Two reports on troubles with lithium ion batteries aboard Boeing's 787 Dreamliner:
In Japan, where a battery on an All Nippon Airlines 787 overheated and began smoking on Jan. 16, forcing the plane to make an emergency landing, the Transport Ministry released a report Wednesday saying it found that the battery in question had been improperly wired.
The Associated Press, citing the Transport Ministry report, said the ANA 787's auxiliary power unit was incorrectly connected to the main battery that overheated. The incident prompted the U.S. Federal Aviation Administration and authorities in other countries to ground 787s worldwide.
According to the AP, on the ANA flight, the Japanese Transport Ministry noted:
Flickering of the plane's tail and wing lights after it landed and the fact the main battery was switched off led the investigators to conclude there was an abnormal current traveling from the APU due to miswiring.

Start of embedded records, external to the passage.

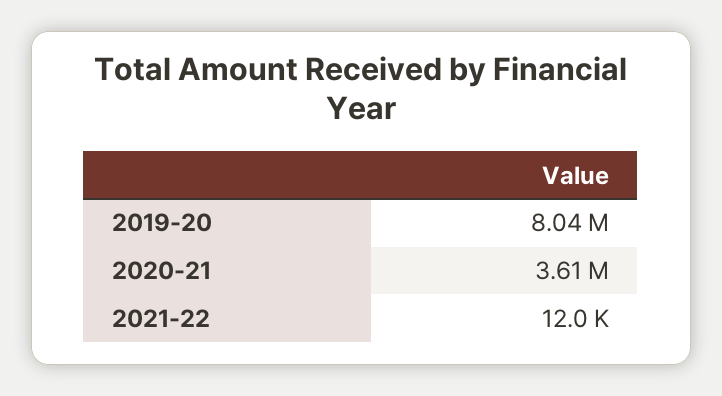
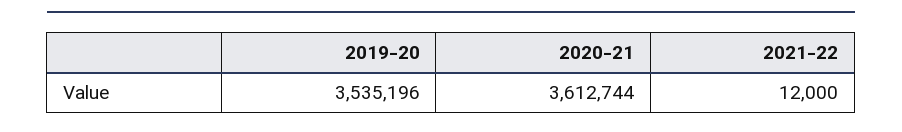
2019-20: 8040000 -> 3535196

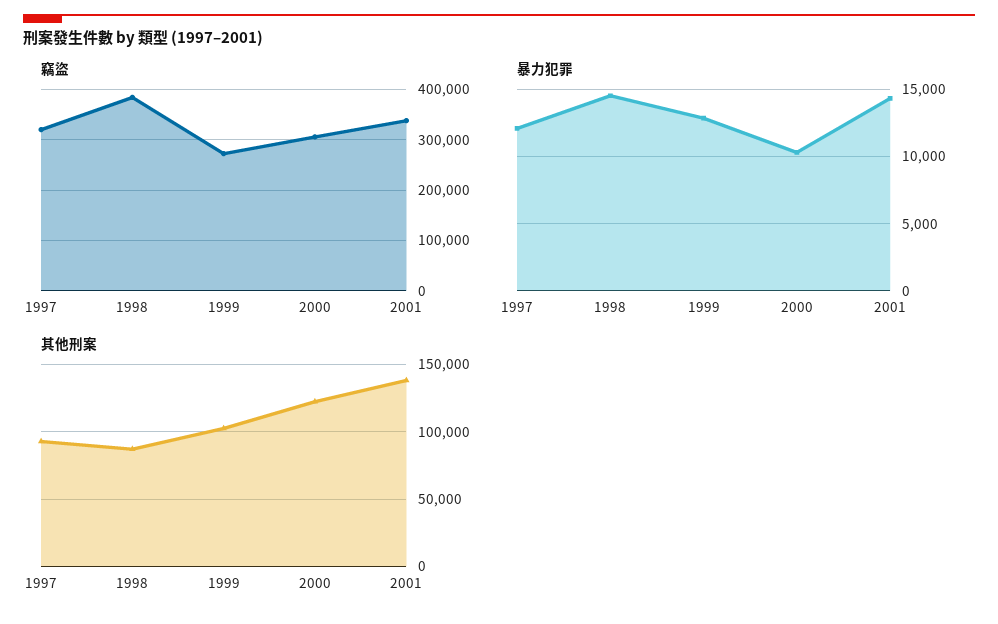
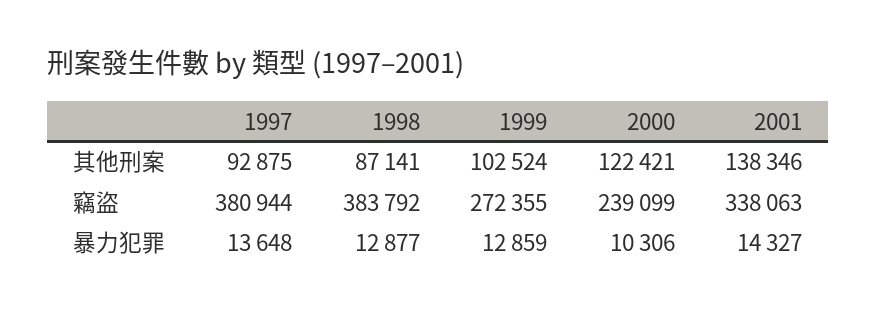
竊盜, 1997: 320000 -> 380944
竊盜, 2000: 300000 -> 239099
暴力犯罪, 1997: 12000 -> 13648
暴力犯罪, 1998: 14500 -> 12877

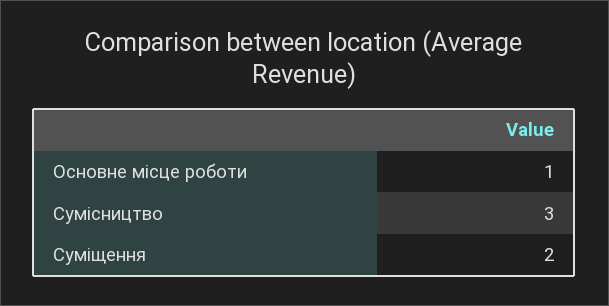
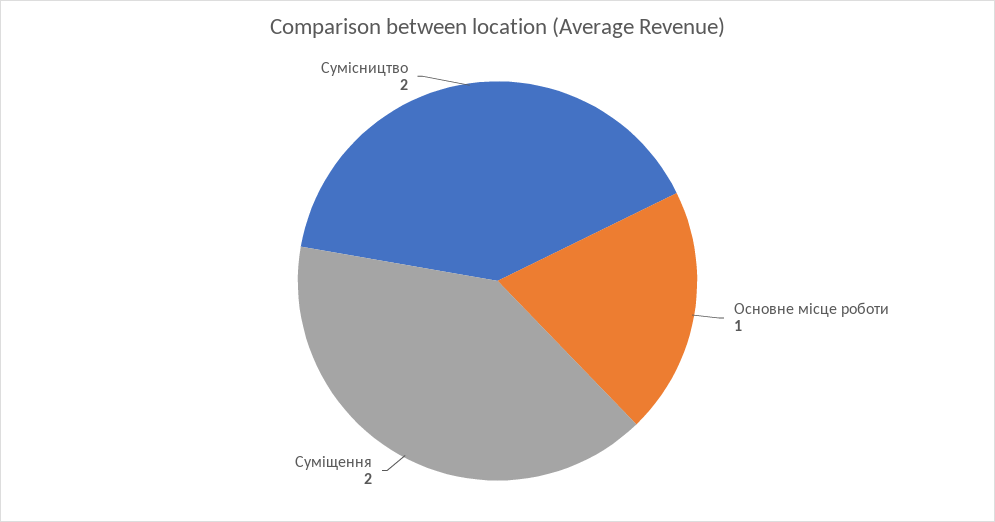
Сумісництво: 3 -> 2

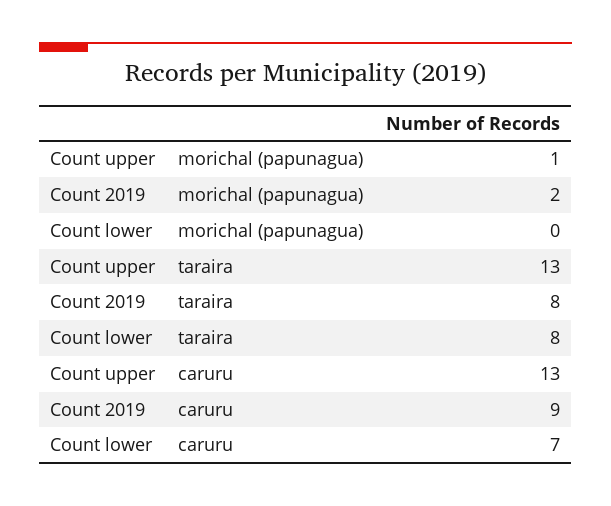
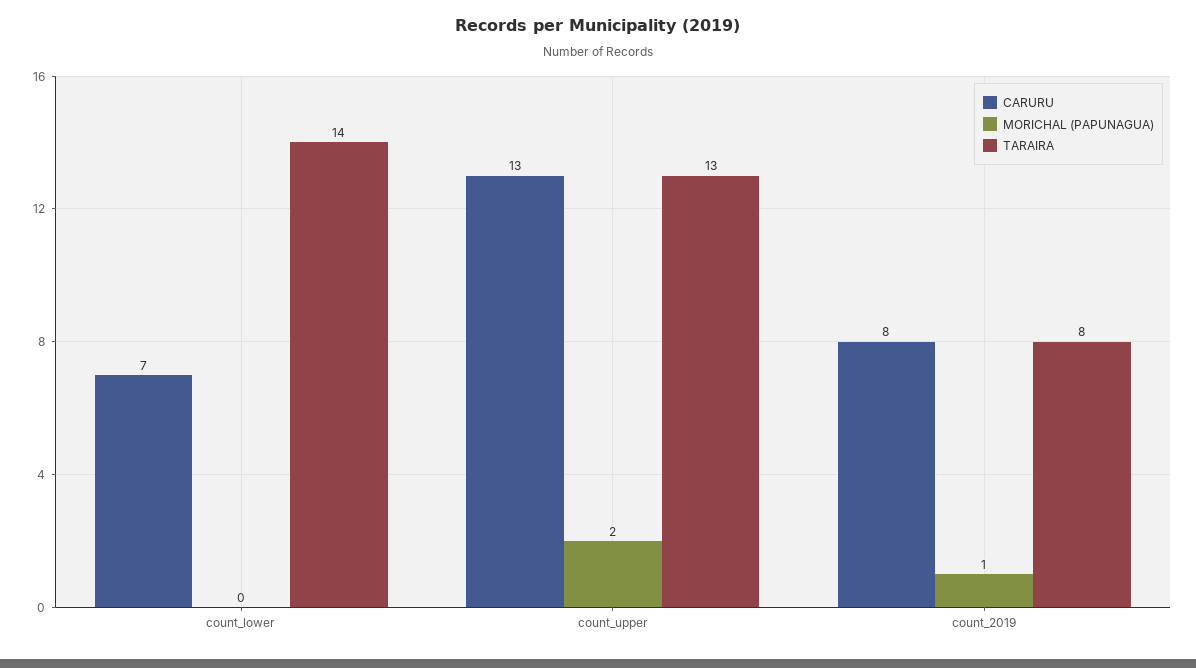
morichal (papunagua), Count upper: 1 -> 2
morichal (papunagua), Count 2019: 2 -> 1
taraira, Count lower: 8 -> 14
caruru, Count 2019: 9 -> 8

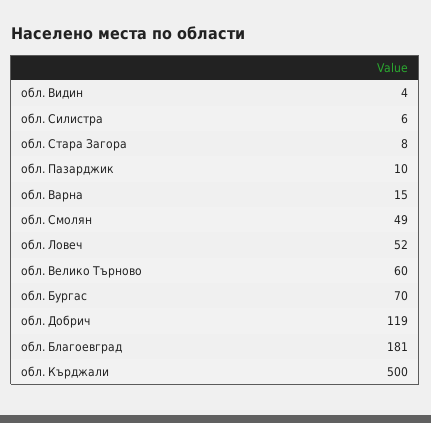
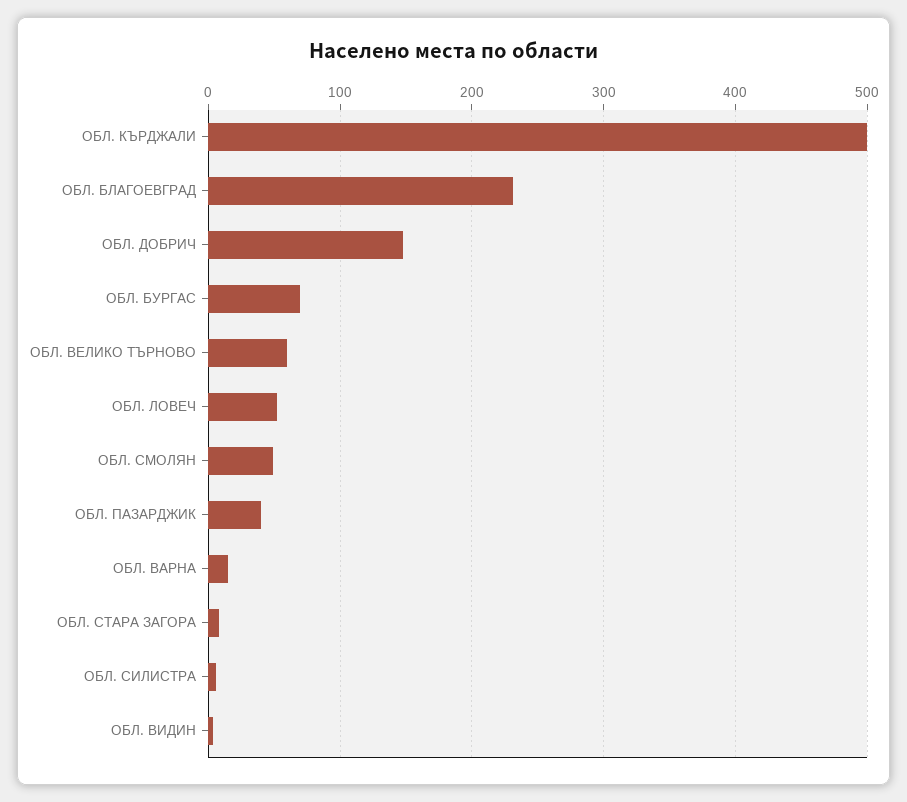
обл. Пазарджик: 10 -> 40
обл. Добрич: 119 -> 150
обл. Благоевград: 181 -> 230

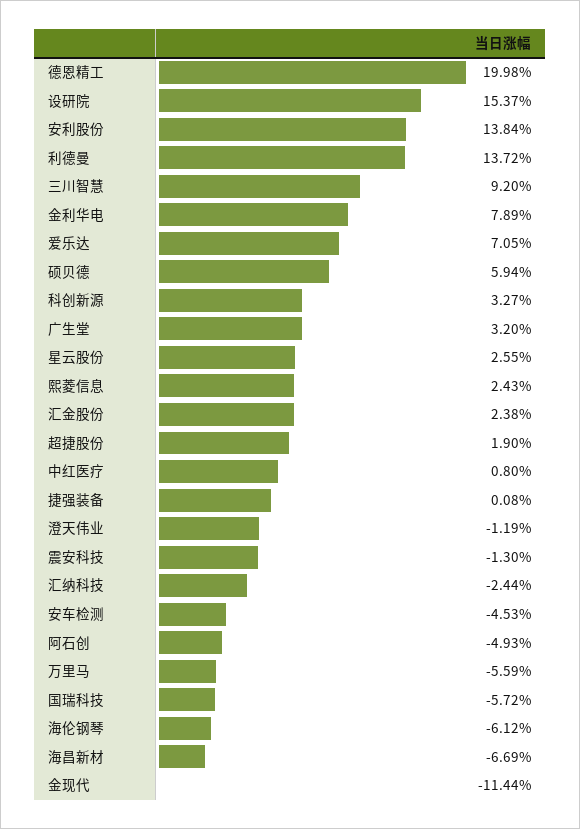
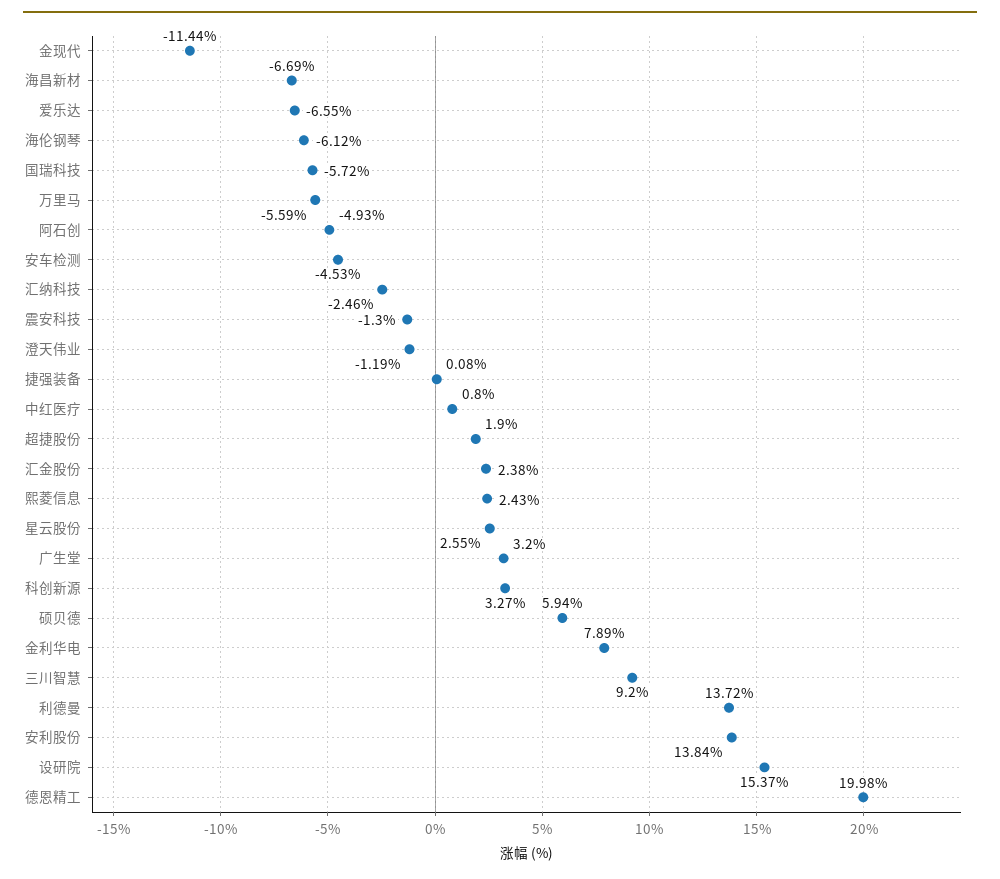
爱乐达: 7.05 -> -6.55
汇纳科技: -2.44 -> -2.46

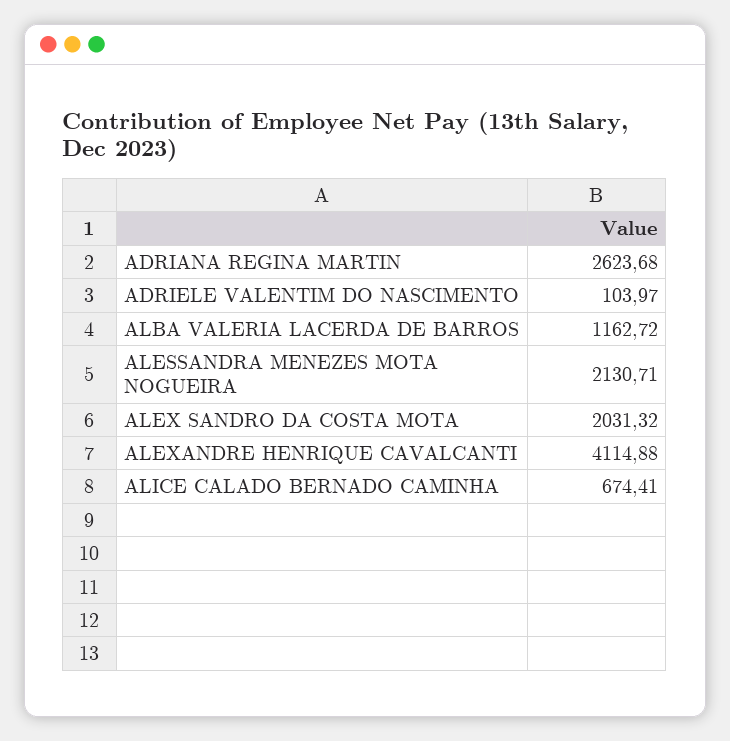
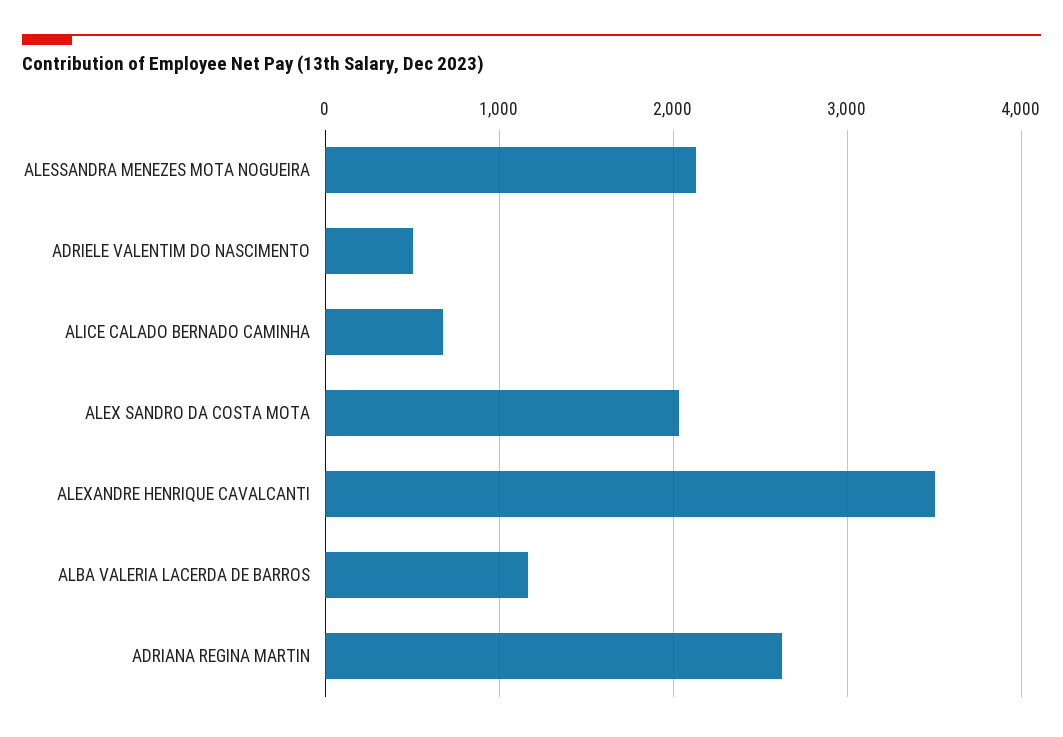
ADRIELE VALENTIM DO NASCIMENTO: 103.97 -> 500
ALEXANDRE HENRIQUE CAVALCANTI: 4114.88 -> 3500

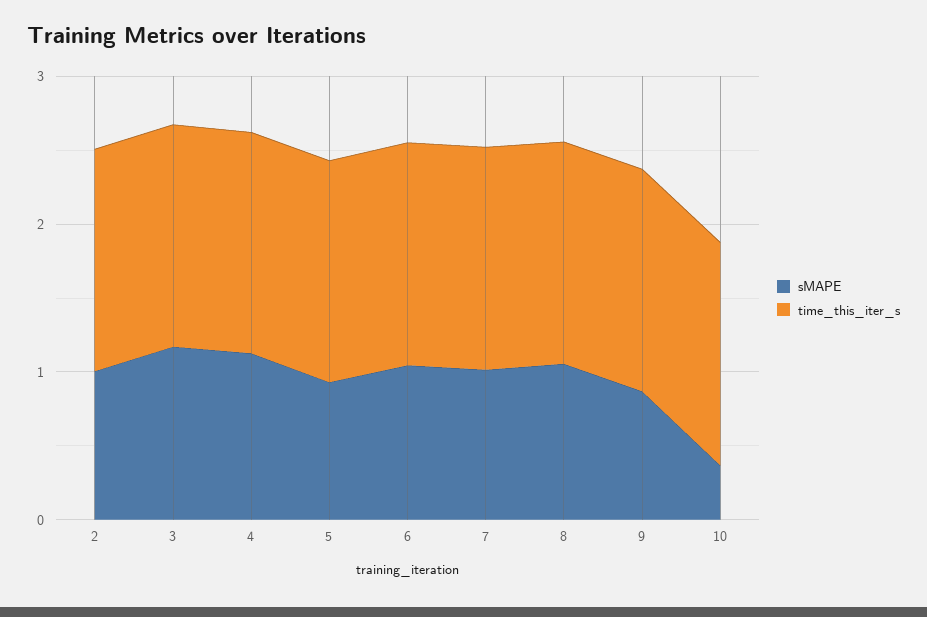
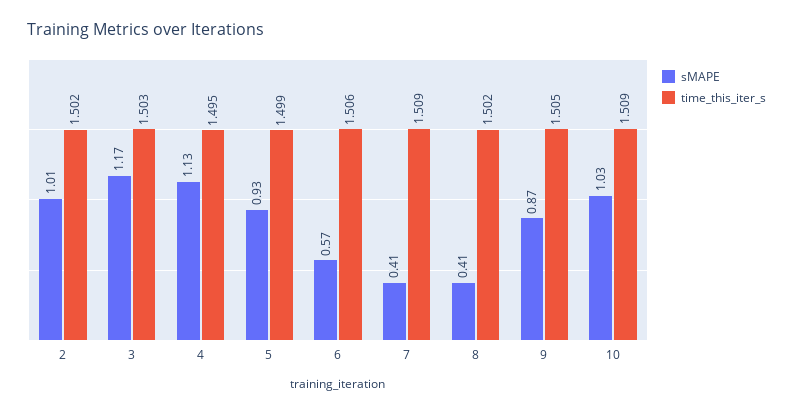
sMAPE, 6: 1 -> 0.57
sMAPE, 7: 1 -> 0.41
sMAPE, 8: 1 -> 0.41
sMAPE, 10: 0.4 -> 1.03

However, the ministry said it still needed further investigation to determine the exactly what caused the main battery to overheat.
In another report, Reuter's news agency, citing an unnamed source said to be "familiar with [Boeing's] plans," said the aircraft maker had determined that the solution to the overheating problem was to increase the gaps between the battery's individual cells, but the report gave no other details.
The Reuters story also quotes Kiyoshi Kanamura, a professor at Tokyo Metropolitan University, who has been involved in battery research, as saying that the "logical solution" for the battery problem is to install ceramic plates between the cells and add a vent to the battery box, presumably to dissipate the excess heat.
The Dreamliner is a revolutionary airliner that is the first to make extensive use of lighter-weight lithium ion batteries, which are more prone to overheating and catching fire.